Today the world remembers the nightmare in Bosnia and Herzegovina. On July 11, 1995, Bosnian Serb forces invaded Srebrenica – a town in the protected area guarded by a Dutch UN peacekeeping force. Women, children and the elderly are loaded onto buses and driven out of town. 8,000 men and boys remain.
Bosnian Serb soldiers give chocolates to Muslim children to calm them down. Before that they separated them from their fathers.
They were slaughtered and buried in mass graves scattered around Srebrenica. The Dutch blue helmets become passive witnesses.
The conflict began in mid-1992, when ethnic Muslims from Srebrenica started a civil war. They declare for the creation of Bosnia and Herzegovina.
However, the nightmare came in 1993,
when the Serbian army besieges the city. For 2 years, the enclave lacked food, medicine and running water as the Serbs destroyed the water supply. The state of emergency does not change when the UN declares Srebrenica a "security zone" and sends there a military contingent of 600 men equipped with light weapons. The enclave remains surrounded by units of the "Drina" Corps, which are progressively limiting the ground access of humanitarian aid.

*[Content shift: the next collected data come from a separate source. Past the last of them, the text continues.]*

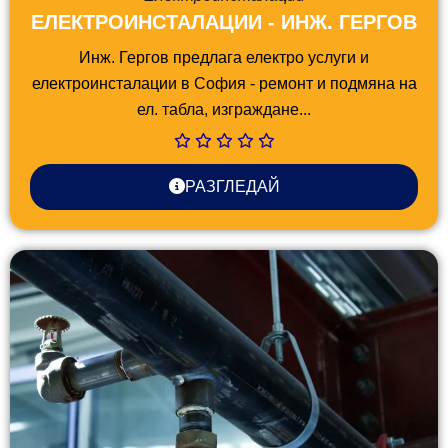
ЕЛЕКТРОИНСТАЛАЦИИ - ИНЖ. ГЕРГОВ
Инж. Гергов предлага електро услуги и
електроинсталации в София - ремонт и подмяна на
ел. табла, изграждане...
РАЗГЛЕДАЙ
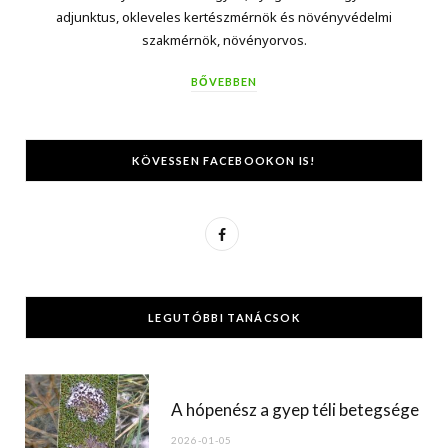
adjunktus, okleveles kertészmérnök és növényvédelmi
szakmérnök, növényorvos.
BŐVEBBEN
KÖVESSEN FACEBOOKON IS!
F
a
c
LEGUTÓBBI TANÁCSOK
e
b
o
A hópenész a gyep téli betegsége
o
2026-01-05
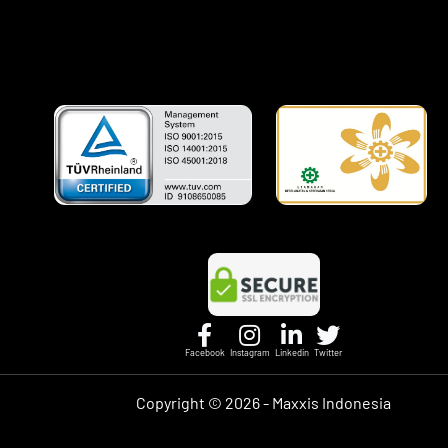
Facebook
Instagram
Linkedin
Twitter
Copyright ©
2026 - Maxxis Indonesia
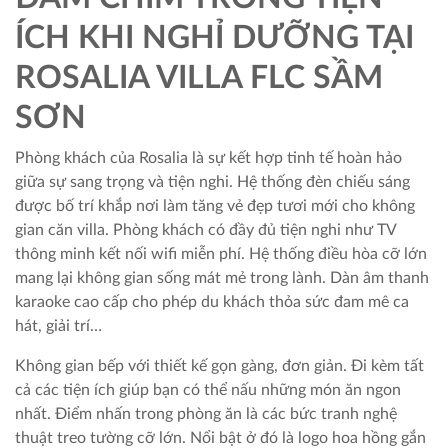
ÍCH KHI NGHỈ DƯỠNG TẠI
ROSALIA VILLA FLC SẦM
SƠN
Phòng khách của Rosalia là sự kết hợp tinh tế hoàn hảo
giữa sự sang trọng và tiện nghi. Hệ thống đèn chiếu sáng
được bố trí khắp nơi làm tăng vẻ đẹp tươi mới cho không
gian căn villa. Phòng khách có đầy đủ tiện nghi như TV
thông minh kết nối wifi miễn phí. Hệ thống điều hòa cỡ lớn
mang lại không gian sống mát mẻ trong lành. Dàn âm thanh
karaoke cao cấp cho phép du khách thỏa sức đam mê ca
hát, giải trí…
Không gian bếp với thiết kế gọn gàng, đơn giản. Đi kèm tất
cả các tiện ích giúp bạn có thể nấu những món ăn ngon
nhất. Điểm nhấn trong phòng ăn là các bức tranh nghệ
thuật treo tường cỡ lớn. Nổi bật ở đó là logo hoa hồng gắn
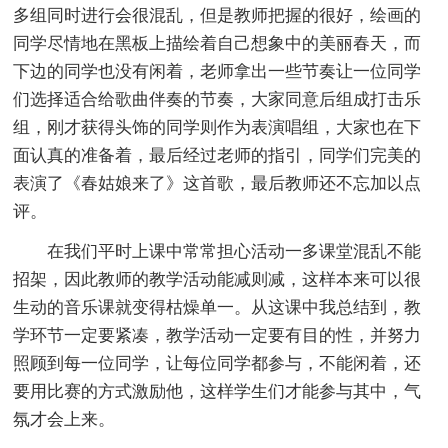
多组同时进行会很混乱，但是教师把握的很好，绘画的
同学尽情地在黑板上描绘着自己想象中的美丽春天，而
下边的同学也没有闲着，老师拿出一些节奏让一位同学
们选择适合给歌曲伴奏的节奏，大家同意后组成打击乐
组，刚才获得头饰的同学则作为表演唱组，大家也在下
面认真的准备着，最后经过老师的指引，同学们完美的
表演了《春姑娘来了》这首歌，最后教师还不忘加以点
评。
在我们平时上课中常常担心活动一多课堂混乱不能
招架，因此教师的教学活动能减则减，这样本来可以很
生动的音乐课就变得枯燥单一。从这课中我总结到，教
学环节一定要紧凑，教学活动一定要有目的性，并努力
照顾到每一位同学，让每位同学都参与，不能闲着，还
要用比赛的方式激励他，这样学生们才能参与其中，气
氛才会上来。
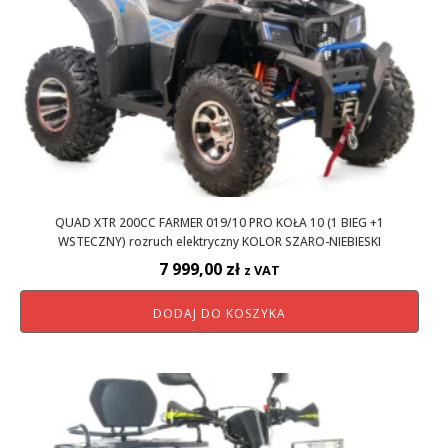
QUAD XTR 200CC FARMER 019/10 PRO KOŁA 10 (1 BIEG +1
WSTECZNY) rozruch elektryczny KOLOR SZARO-NIEBIESKI
7 999,00
zł
z VAT
DODAJ DO KOSZYKA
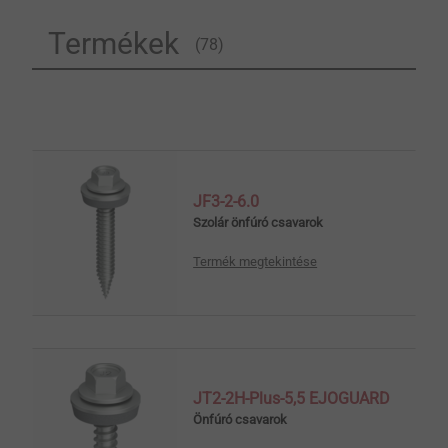
Termékek
(78)
JF3-2-6.0
Szolár önfúró csavarok
Termék megtekintése
JT2-2H-Plus-5,5 EJOGUARD
Önfúró csavarok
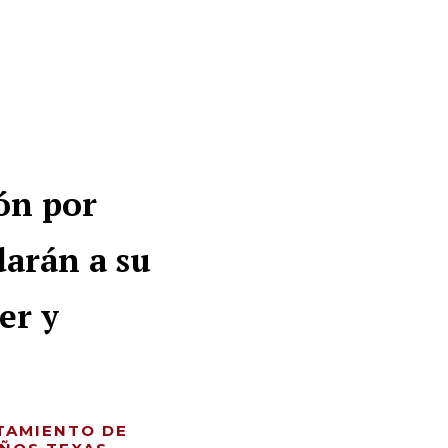
ón por
darán a su
er y
ATAMIENTO DE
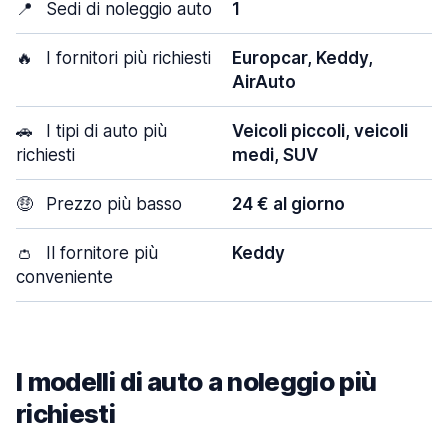
📍
Sedi di noleggio auto
1
🔥
I fornitori più richiesti
Europcar, Keddy,
AirAuto
🚗
I tipi di auto più
Veicoli piccoli, veicoli
richiesti
medi, SUV
🤑
Prezzo più basso
24 € al giorno
👛
Il fornitore più
Keddy
conveniente
I modelli di auto a noleggio più
richiesti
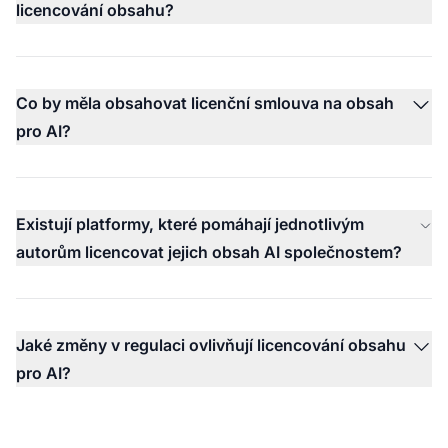
licencování obsahu?
Co by měla obsahovat licenční smlouva na obsah
pro AI?
Existují platformy, které pomáhají jednotlivým
autorům licencovat jejich obsah AI společnostem?
Jaké změny v regulaci ovlivňují licencování obsahu
pro AI?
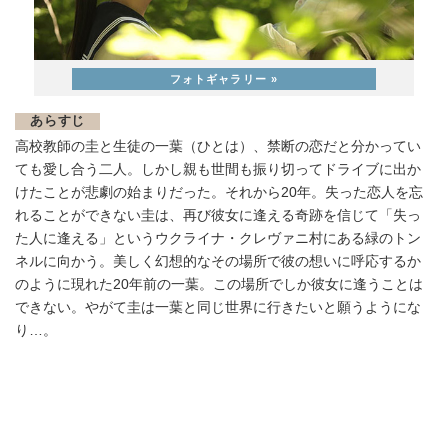
あらすじ
高校教師の圭と生徒の一葉（ひとは）、禁断の恋だと分かってい
ても愛し合う二人。しかし親も世間も振り切ってドライブに出か
けたことが悲劇の始まりだった。それから20年。失った恋人を忘
れることができない圭は、再び彼女に逢える奇跡を信じて「失っ
た人に逢える」というウクライナ・クレヴァニ村にある緑のトン
ネルに向かう。美しく幻想的なその場所で彼の想いに呼応するか
のように現れた20年前の一葉。この場所でしか彼女に逢うことは
できない。やがて圭は一葉と同じ世界に行きたいと願うようにな
り…。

Different international organizations provide food drop from helicopters. Until the tragic 1995 for Bosniaks came. Srebrenica was captured for six days in July 1995 by the Serbian corps. In their escape, the inhabitants of the enclave split into two - a column of 10-15,000 men marched through the forest in an attempt to reach a Bosnian army zone. The remaining 20-25,000 people remain pushed into the northernmost parts of the enclave and are surrounded by burning houses and the Bosnian Serb army.
2 days of terror, mass selective executions, massacre follow
and hideous for the 90s of the last 20th century killing of people and rapes. The Bosnian Serbs separated the men from the women and put the youngest children with their mothers on buses. They take them to “Muslim” zones. Most of the deportees survive.
Only men and boys over 13 stay in Srebrenica. Their mothers repeat the same sentences today: "they tore him from my hands", "then I heard his voice for the last time". On July 14th, Dutch military units scoured the area and did not find a single Muslim alive. The massacre of 8,000 men and children was ordered by Ratko Mladic. According to recently unearthed documents, the decision by France, Britain and the US to stop the bombing without warning the Dutch authorities may have paved the way for the Srebrenica massacre. The massacre in Srebrenica also shows the inability of the UN to deal with conflict situations. Gen. Ratko Mladic managed to take 14 Dutch blue helmets hostage. They were used as a “human shield” against the possible intervention of the West during the massacre of civilians.
The massacre provoked the intervention of the USA and NATO,
which ends the war in Bosnia and Herzegovina. The Dayton Agreement was signed. It divides the country of just under 4 million people into two parts – Bosnian – the predominantly Muslim Croatian Federation and Republika Srpska. Bosnian Muslims, Orthodox Serbs and Croatian Catholics continue to view each other with distrust.
The country is constantly in political chaos, which for years has blocked the reforms needed for membership in the European Union. Bosnia and Herzegovina is one of the poorest countries in Europe with an unemployment rate of over 40%.